Provided text:
########################################

The Cross River State Government has lamented its exclusion from the 13 per cent oil derivation given to oil-producing states in the country following the loss of her oil wells after the Bakassi Peninsula was ceded to Cameroon.

As of now, only nine states in Nigeria – Delta, Akwa-Ibom, Bayelsa, Rivers, Edo, Ondo, Imo, Abia and Lagos get the agreed derivation from the monthly Federation Account Allocation Committee (FAAC).

Governor of Cross River State, Mr Ben Ayade, said the state has been like a weeping child in the Niger Delta Development Commission (NDDC) since the Bakassi issue.

Speaking when taking the Former Minister of Aviation, Mr Femi Fani-Kayode, on a tour of some major projects of his administration in the state, the Governor reproached the federal government for what he said was “a gross act of insensitivity towards the state.”

“The former minister, even though not a Cross Riverian, has a deep knowledge of the pains and the sufferings of the people of Cross River State.

“I am shocked that this country is watching what is happening to this state. We are not part of the 13 per cent derivation, we are like a weeping child in NDDC, we have no say because it is on the basis of the quantum of oil produced that NDDC allocates projects.

########################################

[Images of plotted data]
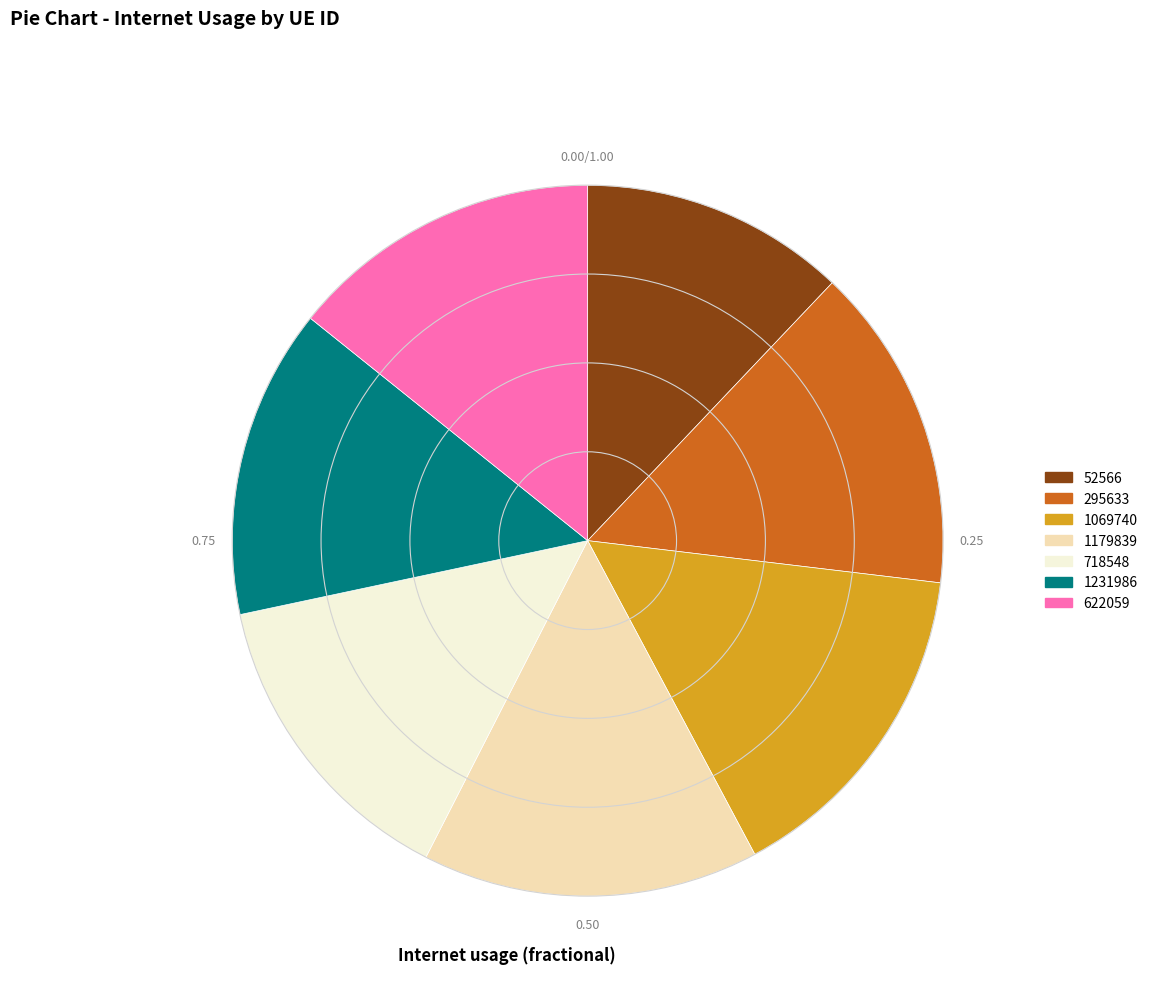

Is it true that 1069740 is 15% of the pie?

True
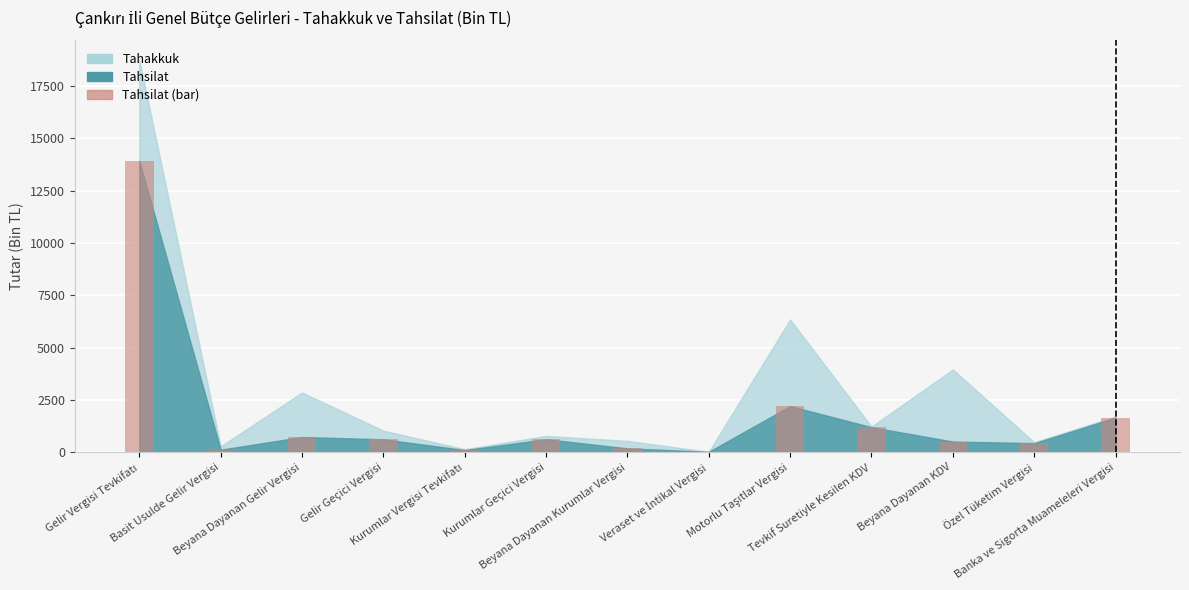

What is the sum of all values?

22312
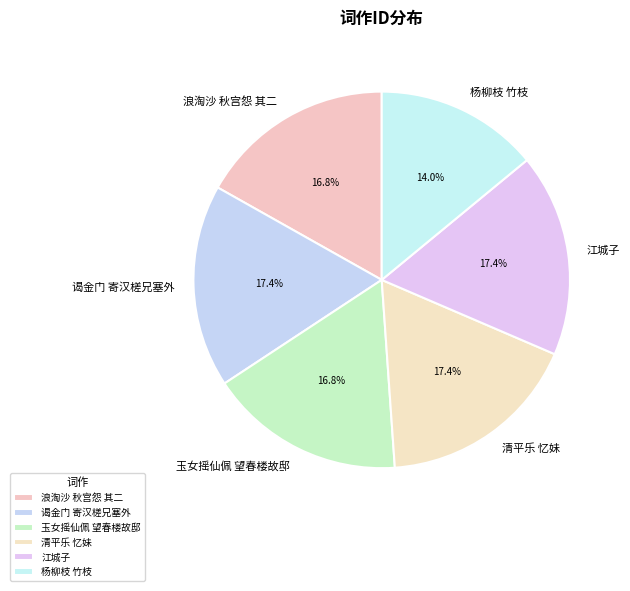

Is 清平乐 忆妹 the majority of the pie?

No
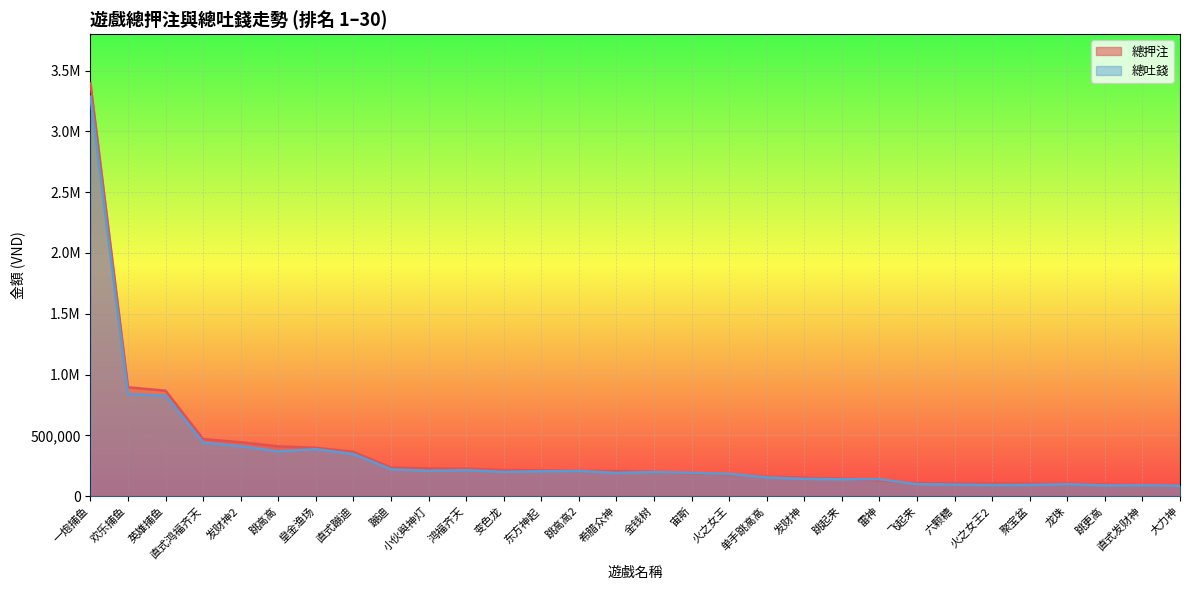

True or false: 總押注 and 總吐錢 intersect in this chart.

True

########################################

Task prompt: Copy out the entire article above on Cross River State's exclusion from the 13 per cent oil derivation, word for word.

Exercise response:
The Cross River State Government has lamented its exclusion from the 13 per cent oil derivation given to oil-producing states in the country following the loss of her oil wells after the Bakassi Peninsula was ceded to Cameroon.

As of now, only nine states in Nigeria – Delta, Akwa-Ibom, Bayelsa, Rivers, Edo, Ondo, Imo, Abia and Lagos get the agreed derivation from the monthly Federation Account Allocation Committee (FAAC).

Governor of Cross River State, Mr Ben Ayade, said the state has been like a weeping child in the Niger Delta Development Commission (NDDC) since the Bakassi issue.

Speaking when taking the Former Minister of Aviation, Mr Femi Fani-Kayode, on a tour of some major projects of his administration in the state, the Governor reproached the federal government for what he said was “a gross act of insensitivity towards the state.”

“The former minister, even though not a Cross Riverian, has a deep knowledge of the pains and the sufferings of the people of Cross River State.

“I am shocked that this country is watching what is happening to this state. We are not part of the 13 per cent derivation, we are like a weeping child in NDDC, we have no say because it is on the basis of the quantum of oil produced that NDDC allocates projects.